Stated problem: Identify each line in the material below that contains the string "number" and copy every such line in full. Case counts.

Input records:
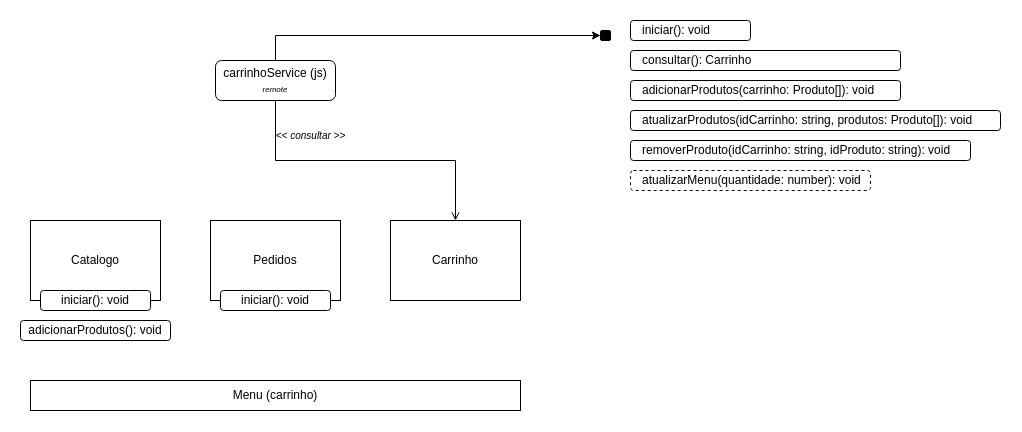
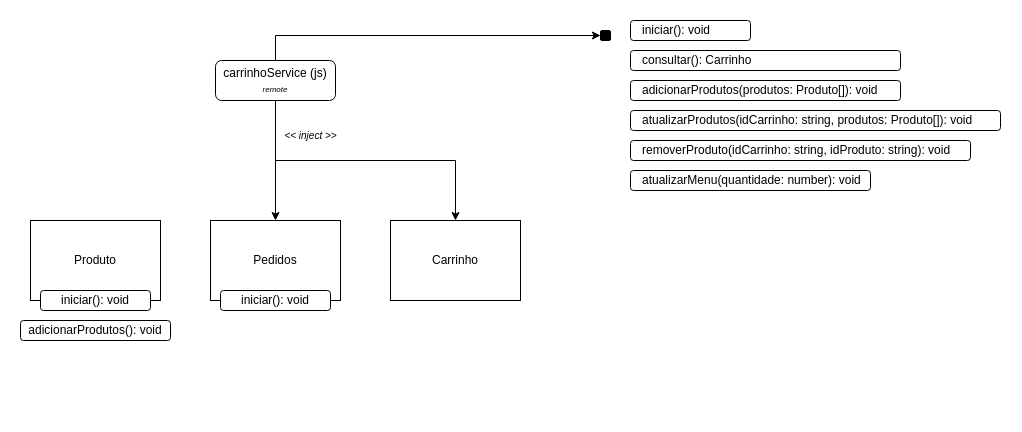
  <mxCell id="0" />
  <mxCell id="1" parent="0" />
- <mxCell id="2" value="Catalogo" style="rounded=0;whiteSpace=wrap;html=1;" vertex="1" parent="1"><mxGeometry x="30" y="220" width="130" height="80" as="geometry" /></mxCell>
+ <mxCell id="2" value="Produto" style="rounded=0;whiteSpace=wrap;html=1;" vertex="1" parent="1"><mxGeometry x="30" y="220" width="130" height="80" as="geometry" /></mxCell>
  <mxCell id="3" value="Pedidos" style="rounded=0;whiteSpace=wrap;html=1;" vertex="1" parent="1"><mxGeometry x="210" y="220" width="130" height="80" as="geometry" /></mxCell>
- <mxCell id="4" value="Menu (carrinho)" style="rounded=0;whiteSpace=wrap;html=1;" vertex="1" parent="1"><mxGeometry x="30" y="380" width="490" height="30" as="geometry" /></mxCell>
- <mxCell id="6" value="" style="edgeStyle=orthogonalEdgeStyle;rounded=0;orthogonalLoop=1;jettySize=auto;html=1;entryX=0.5;entryY=0;entryDx=0;entryDy=0;exitX=0.5;exitY=1;exitDx=0;exitDy=0;endArrow=open;" edge="1" parent="1" source="8" target="10"><mxGeometry x="0.407" relative="1" as="geometry"><Array as="points"><mxPoint x="275" y="160" /><mxPoint x="455" y="160" /></Array><mxPoint as="offset" /></mxGeometry></mxCell>
+ <mxCell id="5" value="" style="edgeStyle=orthogonalEdgeStyle;rounded=0;orthogonalLoop=1;jettySize=auto;html=1;entryX=0.5;entryY=0;entryDx=0;entryDy=0;" edge="1" parent="1" source="8" target="3"><mxGeometry x="-0.231" relative="1" as="geometry"><mxPoint as="offset" /></mxGeometry></mxCell>
+ <mxCell id="6" value="" style="edgeStyle=orthogonalEdgeStyle;rounded=0;orthogonalLoop=1;jettySize=auto;html=1;entryX=0.5;entryY=0;entryDx=0;entryDy=0;exitX=0.5;exitY=1;exitDx=0;exitDy=0;" edge="1" parent="1" source="8" target="10"><mxGeometry x="0.407" relative="1" as="geometry"><Array as="points"><mxPoint x="275" y="160" /><mxPoint x="455" y="160" /></Array><mxPoint as="offset" /></mxGeometry></mxCell>
  <mxCell id="7" style="edgeStyle=orthogonalEdgeStyle;rounded=0;orthogonalLoop=1;jettySize=auto;html=1;entryX=0;entryY=0.5;entryDx=0;entryDy=0;exitX=0.5;exitY=0;exitDx=0;exitDy=0;" edge="1" parent="1" source="8" target="18"><mxGeometry relative="1" as="geometry" /></mxCell>
  <mxCell id="8" value="carrinhoService (js)&lt;br&gt;&lt;i&gt;&lt;font style=&quot;font-size: 8px;&quot;&gt;remote&lt;/font&gt;&lt;/i&gt;" style="rounded=1;whiteSpace=wrap;html=1;" vertex="1" parent="1"><mxGeometry x="215" y="60" width="120" height="40" as="geometry" /></mxCell>
  <mxCell id="9" value="iniciar(): void" style="rounded=1;whiteSpace=wrap;html=1;align=left;spacingLeft=10;" vertex="1" parent="1"><mxGeometry x="630" y="20" width="120" height="20" as="geometry" /></mxCell>
  <mxCell id="10" value="Carrinho" style="rounded=0;whiteSpace=wrap;html=1;" vertex="1" parent="1"><mxGeometry x="390" y="220" width="130" height="80" as="geometry" /></mxCell>
- <mxCell id="11" value="adicionarProdutos(carrinho: Produto[]): void" style="rounded=1;whiteSpace=wrap;html=1;align=left;spacingLeft=10;" vertex="1" parent="1"><mxGeometry x="630" y="80" width="270" height="20" as="geometry" /></mxCell>
+ <mxCell id="11" value="adicionarProdutos(produtos: Produto[]): void" style="rounded=1;whiteSpace=wrap;html=1;align=left;spacingLeft=10;" vertex="1" parent="1"><mxGeometry x="630" y="80" width="270" height="20" as="geometry" /></mxCell>
  <mxCell id="12" value="iniciar(): void" style="rounded=1;whiteSpace=wrap;html=1;" vertex="1" parent="1"><mxGeometry x="40" y="290" width="110" height="20" as="geometry" /></mxCell>
  <mxCell id="13" value="adicionarProdutos(): void" style="rounded=1;whiteSpace=wrap;html=1;" vertex="1" parent="1"><mxGeometry x="20" y="320" width="150" height="20" as="geometry" /></mxCell>
  <mxCell id="14" value="iniciar(): void" style="rounded=1;whiteSpace=wrap;html=1;" vertex="1" parent="1"><mxGeometry x="220" y="290" width="110" height="20" as="geometry" /></mxCell>
  <mxCell id="15" value="consultar(): Carrinho" style="rounded=1;whiteSpace=wrap;html=1;align=left;spacingLeft=10;" vertex="1" parent="1"><mxGeometry x="630" y="50" width="270" height="20" as="geometry" /></mxCell>
- <mxCell id="16" value="&amp;lt;&amp;lt; consultar &amp;gt;&amp;gt;" style="text;html=1;align=center;verticalAlign=middle;resizable=0;points=[];autosize=1;strokeColor=none;fillColor=none;fontStyle=2;fontSize=10;" vertex="1" parent="1"><mxGeometry x="270" y="120" width="80" height="30" as="geometry" /></mxCell>
- <mxCell id="17" value="atualizarMenu(quantidade: number): void" style="rounded=1;whiteSpace=wrap;html=1;align=left;spacingLeft=10;dashed=1;" vertex="1" parent="1"><mxGeometry x="630" y="170" width="240" height="20" as="geometry" /></mxCell>
+ <mxCell id="16" value="&amp;lt;&amp;lt; inject &amp;gt;&amp;gt;" style="text;html=1;align=center;verticalAlign=middle;resizable=0;points=[];autosize=1;strokeColor=none;fillColor=none;fontStyle=2;fontSize=10;" vertex="1" parent="1"><mxGeometry x="270" y="120" width="80" height="30" as="geometry" /></mxCell>
+ <mxCell id="17" value="atualizarMenu(quantidade: number): void" style="rounded=1;whiteSpace=wrap;html=1;align=left;spacingLeft=10;" vertex="1" parent="1"><mxGeometry x="630" y="170" width="240" height="20" as="geometry" /></mxCell>
  <mxCell id="18" value="" style="rounded=1;whiteSpace=wrap;html=1;fillColor=#000000;" vertex="1" parent="1"><mxGeometry x="600" y="30" width="10" height="10" as="geometry" /></mxCell>
  <mxCell id="19" value="removerProduto(idCarrinho: string, idProduto: string): void" style="rounded=1;whiteSpace=wrap;html=1;align=left;spacingLeft=10;" vertex="1" parent="1"><mxGeometry x="630" y="140" width="340" height="20" as="geometry" /></mxCell>
  <mxCell id="20" value="atualizarProdutos(idCarrinho: string, produtos: Produto[]): void" style="rounded=1;whiteSpace=wrap;html=1;align=left;spacingLeft=10;" vertex="1" parent="1"><mxGeometry x="630" y="110" width="370" height="20" as="geometry" /></mxCell>
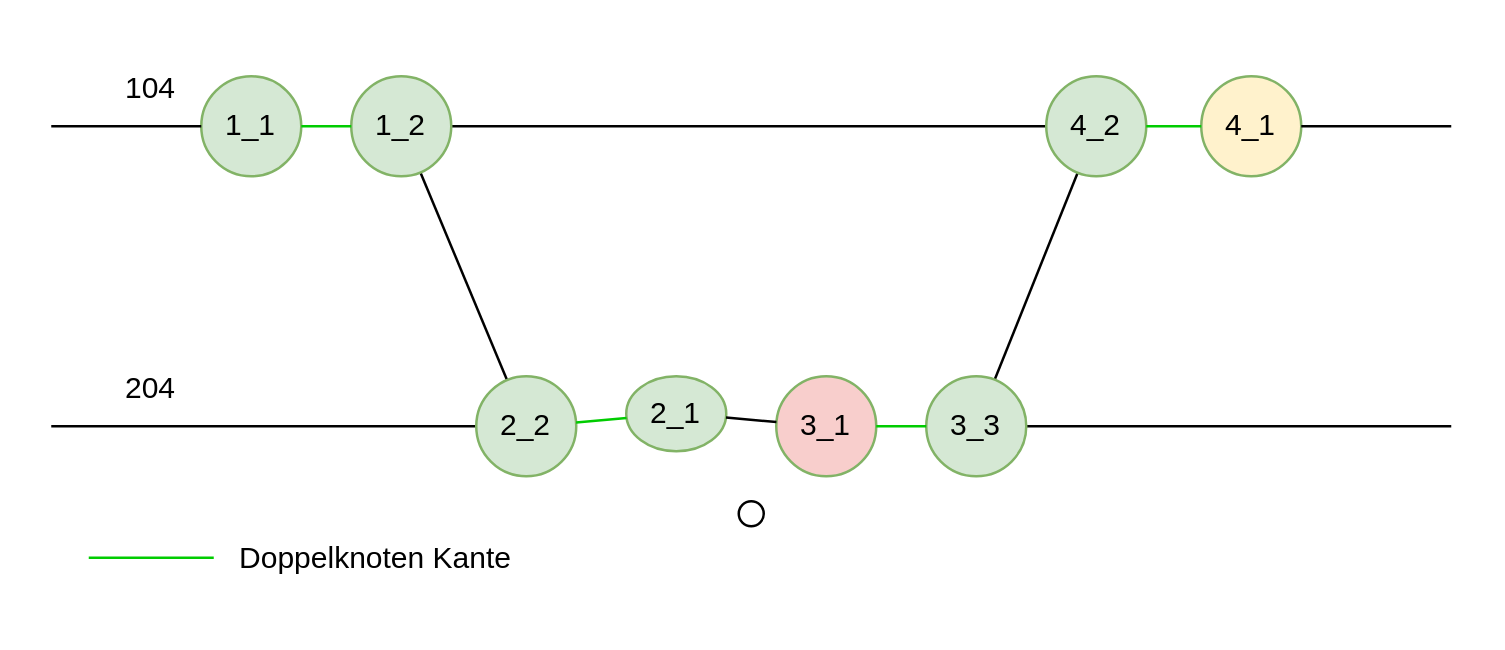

Exercise answer:
- <mxCell id="17" value="atualizarMenu(quantidade: number): void" style="rounded=1;whiteSpace=wrap;html=1;align=left;spacingLeft=10;dashed=1;" vertex="1" parent="1"><mxGeometry x="630" y="170" width="240" height="20" as="geometry" /></mxCell>
+ <mxCell id="17" value="atualizarMenu(quantidade: number): void" style="rounded=1;whiteSpace=wrap;html=1;align=left;spacingLeft=10;" vertex="1" parent="1"><mxGeometry x="630" y="170" width="240" height="20" as="geometry" /></mxCell>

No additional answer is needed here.